- **STORED DATA**:
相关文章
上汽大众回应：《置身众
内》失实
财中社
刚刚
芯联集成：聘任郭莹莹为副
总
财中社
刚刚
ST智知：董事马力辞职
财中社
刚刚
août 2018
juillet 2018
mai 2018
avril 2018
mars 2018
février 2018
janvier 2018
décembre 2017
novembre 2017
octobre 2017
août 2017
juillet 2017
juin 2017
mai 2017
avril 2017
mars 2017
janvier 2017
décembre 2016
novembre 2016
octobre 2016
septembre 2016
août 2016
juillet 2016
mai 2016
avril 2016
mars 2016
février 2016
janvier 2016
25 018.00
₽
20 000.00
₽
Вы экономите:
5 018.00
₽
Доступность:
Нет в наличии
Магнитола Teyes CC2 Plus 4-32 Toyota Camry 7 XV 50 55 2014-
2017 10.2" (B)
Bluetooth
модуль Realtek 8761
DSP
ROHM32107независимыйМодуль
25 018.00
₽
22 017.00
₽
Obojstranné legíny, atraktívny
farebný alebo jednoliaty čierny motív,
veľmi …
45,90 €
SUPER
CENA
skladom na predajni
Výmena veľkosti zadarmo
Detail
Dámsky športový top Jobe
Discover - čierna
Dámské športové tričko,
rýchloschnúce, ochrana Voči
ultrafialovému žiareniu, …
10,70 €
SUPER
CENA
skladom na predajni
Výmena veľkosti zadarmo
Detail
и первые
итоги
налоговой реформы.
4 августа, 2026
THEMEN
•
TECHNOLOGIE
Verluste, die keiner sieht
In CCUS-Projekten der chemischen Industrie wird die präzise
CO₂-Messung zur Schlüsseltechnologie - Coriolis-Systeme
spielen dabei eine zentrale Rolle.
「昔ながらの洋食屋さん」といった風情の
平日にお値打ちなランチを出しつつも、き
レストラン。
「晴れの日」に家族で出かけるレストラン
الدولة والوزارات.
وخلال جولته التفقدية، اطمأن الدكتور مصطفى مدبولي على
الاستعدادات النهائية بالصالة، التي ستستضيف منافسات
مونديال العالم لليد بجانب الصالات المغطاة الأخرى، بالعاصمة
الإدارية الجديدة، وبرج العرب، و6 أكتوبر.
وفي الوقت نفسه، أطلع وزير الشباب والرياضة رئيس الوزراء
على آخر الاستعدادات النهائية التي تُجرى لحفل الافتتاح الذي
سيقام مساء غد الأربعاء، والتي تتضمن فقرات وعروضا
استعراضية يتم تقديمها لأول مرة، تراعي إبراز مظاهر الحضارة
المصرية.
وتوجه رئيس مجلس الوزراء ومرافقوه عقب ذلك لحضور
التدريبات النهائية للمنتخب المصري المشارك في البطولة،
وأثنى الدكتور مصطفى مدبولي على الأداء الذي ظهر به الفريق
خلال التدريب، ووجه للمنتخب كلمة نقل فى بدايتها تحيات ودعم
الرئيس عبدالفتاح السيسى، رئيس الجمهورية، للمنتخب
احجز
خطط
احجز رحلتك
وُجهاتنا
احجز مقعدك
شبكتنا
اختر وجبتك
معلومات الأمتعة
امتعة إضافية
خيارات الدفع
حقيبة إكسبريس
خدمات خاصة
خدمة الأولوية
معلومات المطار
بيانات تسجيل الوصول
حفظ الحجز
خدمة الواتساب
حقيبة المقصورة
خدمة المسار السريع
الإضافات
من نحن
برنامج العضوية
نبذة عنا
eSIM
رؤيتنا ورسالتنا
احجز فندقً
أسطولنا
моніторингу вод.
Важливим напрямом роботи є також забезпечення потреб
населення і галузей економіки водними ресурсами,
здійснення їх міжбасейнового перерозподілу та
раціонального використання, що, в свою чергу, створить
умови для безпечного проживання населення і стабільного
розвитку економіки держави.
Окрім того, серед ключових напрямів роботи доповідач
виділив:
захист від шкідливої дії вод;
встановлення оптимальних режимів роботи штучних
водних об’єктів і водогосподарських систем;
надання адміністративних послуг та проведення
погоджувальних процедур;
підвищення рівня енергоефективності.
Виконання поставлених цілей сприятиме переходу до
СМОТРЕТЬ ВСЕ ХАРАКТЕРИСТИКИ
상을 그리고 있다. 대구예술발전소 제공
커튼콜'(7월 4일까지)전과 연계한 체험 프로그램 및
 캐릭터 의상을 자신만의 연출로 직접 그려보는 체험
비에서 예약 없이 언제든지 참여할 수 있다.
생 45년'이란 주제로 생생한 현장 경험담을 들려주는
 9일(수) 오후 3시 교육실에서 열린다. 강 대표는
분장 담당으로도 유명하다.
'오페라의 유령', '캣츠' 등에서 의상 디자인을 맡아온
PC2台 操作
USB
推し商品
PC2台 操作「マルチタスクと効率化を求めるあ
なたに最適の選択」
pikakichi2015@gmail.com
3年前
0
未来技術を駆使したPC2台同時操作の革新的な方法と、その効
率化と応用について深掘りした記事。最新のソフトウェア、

- **TASK ITEM**:
The reply should hold only the lines from the first line of the listing above through the line with "الإدارية الجديدة، وبرج العرب، و6 أكتوبر.", each copied exactly.

- **SOLUTION FOR THIS PROBLEM**:
相关文章
上汽大众回应：《置身众
内》失实
财中社
刚刚
芯联集成：聘任郭莹莹为副
总
财中社
刚刚
ST智知：董事马力辞职
财中社
刚刚
août 2018
juillet 2018
mai 2018
avril 2018
mars 2018
février 2018
janvier 2018
décembre 2017
novembre 2017
octobre 2017
août 2017
juillet 2017
juin 2017
mai 2017
avril 2017
mars 2017
janvier 2017
décembre 2016
novembre 2016
octobre 2016
septembre 2016
août 2016
juillet 2016
mai 2016
avril 2016
mars 2016
février 2016
janvier 2016
25 018.00
₽
20 000.00
₽
Вы экономите:
5 018.00
₽
Доступность:
Нет в наличии
Магнитола Teyes CC2 Plus 4-32 Toyota Camry 7 XV 50 55 2014-
2017 10.2" (B)
Bluetooth
модуль Realtek 8761
DSP
ROHM32107независимыйМодуль
25 018.00
₽
22 017.00
₽
Obojstranné legíny, atraktívny
farebný alebo jednoliaty čierny motív,
veľmi …
45,90 €
SUPER
CENA
skladom na predajni
Výmena veľkosti zadarmo
Detail
Dámsky športový top Jobe
Discover - čierna
Dámské športové tričko,
rýchloschnúce, ochrana Voči
ultrafialovému žiareniu, …
10,70 €
SUPER
CENA
skladom na predajni
Výmena veľkosti zadarmo
Detail
и первые
итоги
налоговой реформы.
4 августа, 2026
THEMEN
•
TECHNOLOGIE
Verluste, die keiner sieht
In CCUS-Projekten der chemischen Industrie wird die präzise
CO₂-Messung zur Schlüsseltechnologie - Coriolis-Systeme
spielen dabei eine zentrale Rolle.
「昔ながらの洋食屋さん」といった風情の
平日にお値打ちなランチを出しつつも、き
レストラン。
「晴れの日」に家族で出かけるレストラン
الدولة والوزارات.
وخلال جولته التفقدية، اطمأن الدكتور مصطفى مدبولي على
الاستعدادات النهائية بالصالة، التي ستستضيف منافسات
مونديال العالم لليد بجانب الصالات المغطاة الأخرى، بالعاصمة
الإدارية الجديدة، وبرج العرب، و6 أكتوبر.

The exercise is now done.